Tribunal Administratif de MELUN — Décision N° TA77-2207472

mercredi 28 février 2024

JuridictionTribunal Administratif de MELUN
SectionTribunal Administratif de MELUN
N° DossierTA77-2207472
TypeDécision
RecoursExcès de pouvoir
FormationReconduite à la frontière
Avocat requérantNOMBRET

Texte intégral

Vu la procédure suivante :

I. Par une requête enregistrée le 26 juillet 2022 sous le n° 2207472, M. D A, représenté par Me Nombret, demande au tribunal :

1°) de l'admettre au bénéfice de l'aide juridictionnelle provisoire ;

2°) d'annuler l'arrêté du 11 juillet 2022 par lequel la préfète du Val-de-Marne l'a obligé à quitter le territoire français dans un délai de trente jours et a fixé le pays à destination duquel il pourra être éloigné d'office ;

3°) d'enjoindre au préfet compétent de lui délivrer une autorisation provisoire de séjour pendant le réexamen de sa situation aux fins de délivrance d'une carte de séjour temporaire portant la mention " vie privée et familiale ", dans un délai de quinze jours à compter de la notification du jugement à intervenir, sous astreinte de 100 euros par jour de retard ;

4°) de mettre à la charge de l'Etat une somme de 1 500 euros à verser à son conseil au titre des dispositions de l'article L. 761-1 du code de justice administrative et de l'article 37 de la loi du 10 juillet 1991, à charge pour Me Nombret de renoncer à percevoir la part contributive de l'Etat allouée au titre de l'aide juridictionnelle ou, à défaut d'admission à l'aide juridictionnelle, à lui-même au titre de l'article L. 761-1 du code de justice administrative.

Il soutient que :

- la décision portant obligation de quitter le territoire français et fixant le pays de destinations sont insuffisamment motivées et entachées d'un défaut d'examen sérieux de sa situation ;

- elles méconnaissent son droit d'être entendu ;

- elles méconnaissent les articles L. 611-1 et L. 542-1-1 du code de l'entrée et du séjour des étrangers et du droit d'asile, en l'absence de preuve de lecture en audience publique de la décision de la Cour nationale du droit d'asile ;

- elles sont entachées d'une erreur manifeste dans l'appréciation de leurs conséquences sur sa situation personnelle ;

- la décision fixant le pays de destination méconnaît les stipulations de l'article 3 de la convention européenne de sauvegarde des droits de l'homme et des libertés fondamentales et l'article L. 721-4 du code de l'entrée et du séjour des étrangers et du droit d'asile.
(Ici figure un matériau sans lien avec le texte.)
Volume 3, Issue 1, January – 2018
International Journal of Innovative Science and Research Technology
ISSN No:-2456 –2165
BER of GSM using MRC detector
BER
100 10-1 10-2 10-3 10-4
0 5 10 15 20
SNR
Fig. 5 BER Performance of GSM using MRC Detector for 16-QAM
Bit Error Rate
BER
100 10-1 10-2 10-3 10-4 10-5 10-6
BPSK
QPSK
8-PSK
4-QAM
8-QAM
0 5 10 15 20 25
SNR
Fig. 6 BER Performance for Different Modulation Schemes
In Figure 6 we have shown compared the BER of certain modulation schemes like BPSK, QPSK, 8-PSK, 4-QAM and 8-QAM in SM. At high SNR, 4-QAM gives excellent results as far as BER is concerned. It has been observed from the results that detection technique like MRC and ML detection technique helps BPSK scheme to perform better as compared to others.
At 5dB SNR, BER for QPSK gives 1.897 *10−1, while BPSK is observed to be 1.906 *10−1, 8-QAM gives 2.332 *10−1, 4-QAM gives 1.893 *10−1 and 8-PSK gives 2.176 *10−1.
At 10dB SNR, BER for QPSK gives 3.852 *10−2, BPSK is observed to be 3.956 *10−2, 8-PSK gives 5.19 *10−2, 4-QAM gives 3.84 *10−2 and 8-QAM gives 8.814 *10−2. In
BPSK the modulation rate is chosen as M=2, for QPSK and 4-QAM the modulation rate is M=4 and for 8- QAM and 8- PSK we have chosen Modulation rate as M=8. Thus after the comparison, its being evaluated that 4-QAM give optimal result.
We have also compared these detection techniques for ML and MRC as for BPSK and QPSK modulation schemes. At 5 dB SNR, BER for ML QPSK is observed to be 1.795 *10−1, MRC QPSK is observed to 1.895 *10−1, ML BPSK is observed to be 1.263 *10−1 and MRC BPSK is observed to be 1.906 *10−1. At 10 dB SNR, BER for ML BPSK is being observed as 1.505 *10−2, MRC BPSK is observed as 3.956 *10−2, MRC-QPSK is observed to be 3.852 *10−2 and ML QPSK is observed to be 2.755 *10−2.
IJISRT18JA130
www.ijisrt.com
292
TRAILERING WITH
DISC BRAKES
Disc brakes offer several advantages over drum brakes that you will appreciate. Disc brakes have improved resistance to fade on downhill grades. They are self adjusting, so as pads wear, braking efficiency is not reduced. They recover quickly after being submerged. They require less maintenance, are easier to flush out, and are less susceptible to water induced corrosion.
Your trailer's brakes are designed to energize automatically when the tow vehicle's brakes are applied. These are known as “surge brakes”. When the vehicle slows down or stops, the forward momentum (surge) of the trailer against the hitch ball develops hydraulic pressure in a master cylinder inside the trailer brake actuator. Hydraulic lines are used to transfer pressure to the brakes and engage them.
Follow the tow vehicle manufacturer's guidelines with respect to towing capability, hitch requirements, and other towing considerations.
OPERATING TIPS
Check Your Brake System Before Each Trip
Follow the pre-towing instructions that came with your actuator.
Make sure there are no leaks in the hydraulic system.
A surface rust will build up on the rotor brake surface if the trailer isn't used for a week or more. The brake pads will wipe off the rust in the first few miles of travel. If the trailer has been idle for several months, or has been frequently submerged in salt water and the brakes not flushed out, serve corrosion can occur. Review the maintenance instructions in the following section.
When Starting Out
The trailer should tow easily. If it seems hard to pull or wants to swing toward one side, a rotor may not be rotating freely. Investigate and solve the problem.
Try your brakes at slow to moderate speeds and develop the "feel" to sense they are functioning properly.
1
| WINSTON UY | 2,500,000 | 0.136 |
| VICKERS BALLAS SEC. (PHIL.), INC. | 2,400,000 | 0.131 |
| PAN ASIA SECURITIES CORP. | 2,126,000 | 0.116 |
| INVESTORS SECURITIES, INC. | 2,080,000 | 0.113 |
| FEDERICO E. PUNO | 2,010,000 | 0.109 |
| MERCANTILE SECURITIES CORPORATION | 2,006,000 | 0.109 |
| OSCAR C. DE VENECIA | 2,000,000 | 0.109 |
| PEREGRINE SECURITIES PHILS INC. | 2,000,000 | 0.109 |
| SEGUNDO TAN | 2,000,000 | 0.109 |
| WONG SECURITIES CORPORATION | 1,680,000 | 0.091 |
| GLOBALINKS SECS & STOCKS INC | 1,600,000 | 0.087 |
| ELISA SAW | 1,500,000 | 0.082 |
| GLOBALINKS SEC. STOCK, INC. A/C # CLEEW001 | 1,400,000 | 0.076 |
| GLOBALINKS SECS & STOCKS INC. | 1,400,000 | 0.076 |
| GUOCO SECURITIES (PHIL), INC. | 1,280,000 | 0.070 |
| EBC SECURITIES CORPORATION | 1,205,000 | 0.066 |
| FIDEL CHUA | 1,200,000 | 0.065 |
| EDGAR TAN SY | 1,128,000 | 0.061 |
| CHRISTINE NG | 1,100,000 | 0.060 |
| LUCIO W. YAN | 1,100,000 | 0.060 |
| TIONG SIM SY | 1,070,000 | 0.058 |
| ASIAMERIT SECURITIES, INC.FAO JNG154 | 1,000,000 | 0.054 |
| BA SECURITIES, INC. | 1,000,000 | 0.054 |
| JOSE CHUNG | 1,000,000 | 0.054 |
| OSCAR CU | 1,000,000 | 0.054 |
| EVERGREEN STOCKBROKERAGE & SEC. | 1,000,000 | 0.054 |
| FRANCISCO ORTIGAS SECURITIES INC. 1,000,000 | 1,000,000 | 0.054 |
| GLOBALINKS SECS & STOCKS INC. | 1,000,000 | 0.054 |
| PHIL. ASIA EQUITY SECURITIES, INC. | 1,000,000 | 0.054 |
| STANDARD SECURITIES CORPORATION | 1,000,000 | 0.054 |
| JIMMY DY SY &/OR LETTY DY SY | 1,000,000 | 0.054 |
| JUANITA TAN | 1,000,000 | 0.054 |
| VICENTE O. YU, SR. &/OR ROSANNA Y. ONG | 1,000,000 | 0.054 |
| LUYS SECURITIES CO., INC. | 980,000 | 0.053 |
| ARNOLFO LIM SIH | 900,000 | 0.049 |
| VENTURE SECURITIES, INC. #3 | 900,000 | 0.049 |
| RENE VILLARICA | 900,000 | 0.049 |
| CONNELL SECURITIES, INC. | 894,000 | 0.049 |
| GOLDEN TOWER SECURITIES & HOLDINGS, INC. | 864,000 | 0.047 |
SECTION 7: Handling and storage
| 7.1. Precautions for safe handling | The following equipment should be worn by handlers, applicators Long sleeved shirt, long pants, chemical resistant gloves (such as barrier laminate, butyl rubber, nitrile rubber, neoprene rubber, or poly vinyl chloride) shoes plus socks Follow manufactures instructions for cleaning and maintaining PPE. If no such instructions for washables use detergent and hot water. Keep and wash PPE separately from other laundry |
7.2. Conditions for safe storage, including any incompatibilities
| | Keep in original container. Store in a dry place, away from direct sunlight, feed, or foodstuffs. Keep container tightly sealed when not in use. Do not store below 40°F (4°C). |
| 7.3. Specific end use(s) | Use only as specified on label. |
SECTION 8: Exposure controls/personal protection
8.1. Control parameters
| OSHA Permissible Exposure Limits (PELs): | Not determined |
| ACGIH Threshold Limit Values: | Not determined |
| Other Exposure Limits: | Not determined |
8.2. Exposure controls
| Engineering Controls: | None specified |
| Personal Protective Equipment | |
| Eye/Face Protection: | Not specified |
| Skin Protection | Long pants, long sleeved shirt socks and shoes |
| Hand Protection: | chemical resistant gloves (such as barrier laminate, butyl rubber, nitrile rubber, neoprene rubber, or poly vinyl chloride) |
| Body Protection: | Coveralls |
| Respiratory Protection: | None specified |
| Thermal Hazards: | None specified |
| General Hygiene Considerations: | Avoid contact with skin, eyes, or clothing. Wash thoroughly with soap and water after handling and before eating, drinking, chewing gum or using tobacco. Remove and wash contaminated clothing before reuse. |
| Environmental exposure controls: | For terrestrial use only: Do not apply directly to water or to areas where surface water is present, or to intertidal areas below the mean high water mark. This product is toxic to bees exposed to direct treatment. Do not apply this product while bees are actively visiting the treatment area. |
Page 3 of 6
La préfète du Val-de-Marne, représentée par le cabinet Actis Avocats, a présenté des pièces enregistrées le 9 août 2022 et le 1er février 2024.

Par une décision du 20 décembre 2023, le bureau d'aide juridictionnelle du tribunal administratif de Melun a constaté la caducité de la demande d'aide juridictionnelle présentée par M. A.

II. Par une requête enregistrée le 9 août 2022 sous le n° 2207963, M. D A, représenté par Me Ba, demande au tribunal :

1°) de l'admettre au bénéfice de l'aide juridictionnelle provisoire ;

2°) d'annuler l'arrêté du 11 juillet 2022 par lequel la préfète du Val-de-Marne l'a obligé à quitter le territoire français dans un délai de trente jours et a fixé le pays à destination duquel il pourra être éloigné d'office ;

3°) d'enjoindre à la préfète du Val-de-Marne de lui délivrer " une carte de résident de séjour temporaire " au titre des articles L. 711-1 ou L. 712-1 du code de l'entrée et du séjour des étrangers et du droit d'asile ;

4°) de suspendre, à titre subsidiaire, l'exécution de l'arrêté du 11 juillet 2022 de la préfète du Val-de-Marne ;

5°) de mettre à la charge de l'État la somme de 1 500 euros en application de l'article L. 761-1 du code de justice administrative.

Il soutient que :

- la décision portant refus de délivrance d'un titre de séjour est insuffisamment motivée et entachée d'un défaut d'examen de sa situation personnelle ;

- la décision portant obligation de quitter le territoire français est entachée d'incompétence ;

- elle est entachée d'un défaut de base légale, dès lors que la décision du 11 juillet 2022 portant refus de titre de séjour est illégale.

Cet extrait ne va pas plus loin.